The heart is the muscle that works harder than any other. It contracts as if being squeezed then relaxes, over and over and over again, around 100,000 times a day. That's roughly three billion times in an average lifespan. With each beat, the heart valves take turns opening and snapping shut in a well-orchestrated dance to keep oxygen-rich blood flowing through the branching network of arteries and veins stretching from the top of your head down to your toes.
The heart's job is relatively straightforward, even simple. The heart itself is remarkably complex. Its many marvels and enduring mysteries have been an endless source of fascination for millennia. Aristotle considered it the most important organ. French philosopher René Descartes saw it as a sort of engine. Leonardo da Vinci filled countless pages of his famous notebooks with intricately detailed ink-and-quill anatomical studies, in many cases hypothesizing correctly about its function. Beneath one such drawing, he wrote:
"How in words can you describe this heart without filling a whole book?"

Indeed, how? Even today, researchers like Joshua Hutcheson — a biomedical engineer and Fellow of the American Heart Association who has studied the heart's intricate mechanisms for the better part of a decade — can attest to the fact that understanding the heart remains an awe-inspiring journey into the unknown. In lectures, he shows students Leonardo's drawings. On the wall of his Cardiovascular Matrix Remodeling Lab at FIU hangs a quote from Descartes. Both are nods to the origins of modern physiology as much as reminders to embrace the kind of curiosity that drove the great thinkers of history.
Asking big, bold and daring universal questions — the why and how of life — is almost a prerequisite when it comes to the heart. "That's how you get to a place where you discover something completely new," says Hutcheson.
Here's one: Why does the heart work flawlessly throughout an entire lifetime for some and not for others?
Cardiovascular disease — an umbrella term encompassing a number of conditions, including coronary heart disease, heart failure, arrhythmias (i.e. atrial fibrillation), vascular disease, congenital heart defects and more — has been the nation's leading cause of death for over a century.

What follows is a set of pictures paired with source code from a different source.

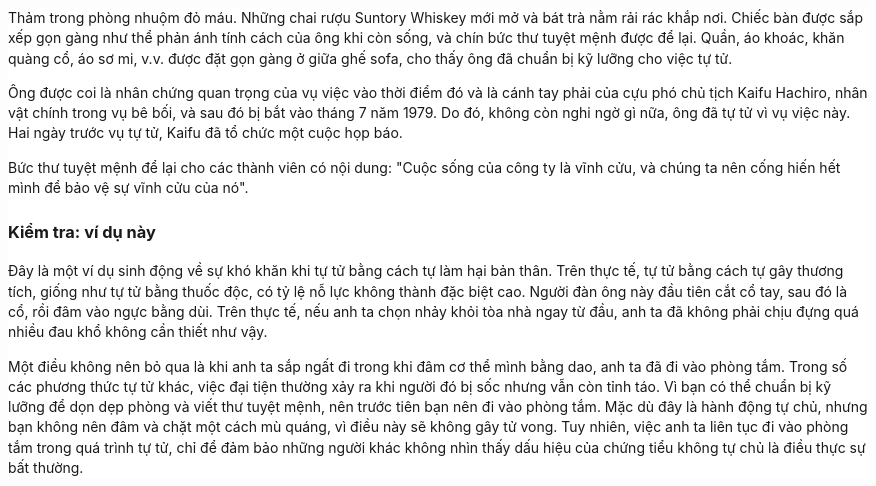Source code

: Thảm trong phòng nhuộm đỏ máu. Những chai rượu Suntory Whiskey mới mở và bát trà nằm rải rác khắp nơi. Chiếc bàn được sắp xếp gọn gàng như thể phản ánh tính cách của ông khi còn sống, và chín bức thư tuyệt mệnh được để lại. Quần, áo khoác, khăn quàng cổ, áo sơ mi, v.v. được đặt gọn gàng ở giữa ghế sofa, cho thấy ông đã chuẩn bị kỹ lưỡng cho việc tự tử.

Ông được coi là nhân chứng quan trọng của vụ việc vào thời điểm đó và là cánh tay phải của cựu phó chủ tịch Kaifu Hachiro, nhân vật chính trong vụ bê bối, và sau đó bị bắt vào tháng 7 năm 1979. Do đó, không còn nghi ngờ gì nữa, ông đã tự tử vì vụ việc này. Hai ngày trước vụ tự tử, Kaifu đã tổ chức một cuộc họp báo.

Bức thư tuyệt mệnh để lại cho các thành viên có nội dung: "Cuộc sống của công ty là vĩnh cửu, và chúng ta nên cống hiến hết mình để bảo vệ sự vĩnh cửu của nó".

### Kiểm tra: ví dụ này

Đây là một ví dụ sinh động về sự khó khăn khi tự tử bằng cách tự làm hại bản thân. Trên thực tế, tự tử bằng cách tự gây thương tích, giống như tự tử bằng thuốc độc, có tỷ lệ nỗ lực không thành đặc biệt cao. Người đàn ông này đầu tiên cắt cổ tay, sau đó là cổ, rồi đâm vào ngực bằng dùi. Trên thực tế, nếu anh ta chọn nhảy khỏi tòa nhà ngay từ đầu, anh ta đã không phải chịu đựng quá nhiều đau khổ không cần thiết như vậy.

Một điều không nên bỏ qua là khi anh ta sắp ngất đi trong khi đâm cơ thể mình bằng dao, anh ta đã đi vào phòng tắm. Trong số các phương thức tự tử khác, việc đại tiện thường xảy ra khi người đó bị sốc nhưng vẫn còn tỉnh táo. Vì bạn có thể chuẩn bị kỹ lưỡng để dọn dẹp phòng và viết thư tuyệt mệnh, nên trước tiên bạn nên đi vào phòng tắm. Mặc dù đây là hành động tự chủ, nhưng bạn không nên đâm và chặt một cách mù quáng, vì điều này sẽ không gây tử vong. Tuy nhiên, việc anh ta liên tục đi vào phòng tắm trong quá trình tự tử, chỉ để đảm bảo những người khác không nhìn thấy dấu hiệu của chứng tiểu không tự chủ là điều thực sự bất thường.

The good news: Death rates have steadily declined over the decades, thanks in part to widely available medications that control blood pressure and artery-clogging cholesterol, as well as successful public health campaigns to stop smoking. The not-so-good news: The downward trend is stalling. An aging population — expected to drive a surge in cardiovascular disease burden — is on a collision course with a growing number of younger adults with risk factors, such as uncontrolled blood pressure, diabetes, and obesity.
The American Heart Association estimates at least six in 10 U.S. adults (more than 184 million people) will have some type of cardiovascular disease by 2050.
At FIU and beyond, researchers like Hutcheson as well as physician-scientists and cardiac surgeons focus their life's work around addressing this problem. In their labs and the clinic, they are leading major technological and life-saving therapeutic advances to gain a deeper understanding of how cardiovascular disease happens and transform how it is prevented, detected and treated.
Silent beginnings
There's a lot about cardiovascular disease that's vexing. Perhaps most frustrating is how it moves in stealth. "By the time symptoms appear, the heart has been irreparably damaged," explains Hutcheson.
Atherosclerosis, the buildup of plaque in the arteries, is a major culprit of disease and slow-ticking time bomb. In fact, it can start in childhood.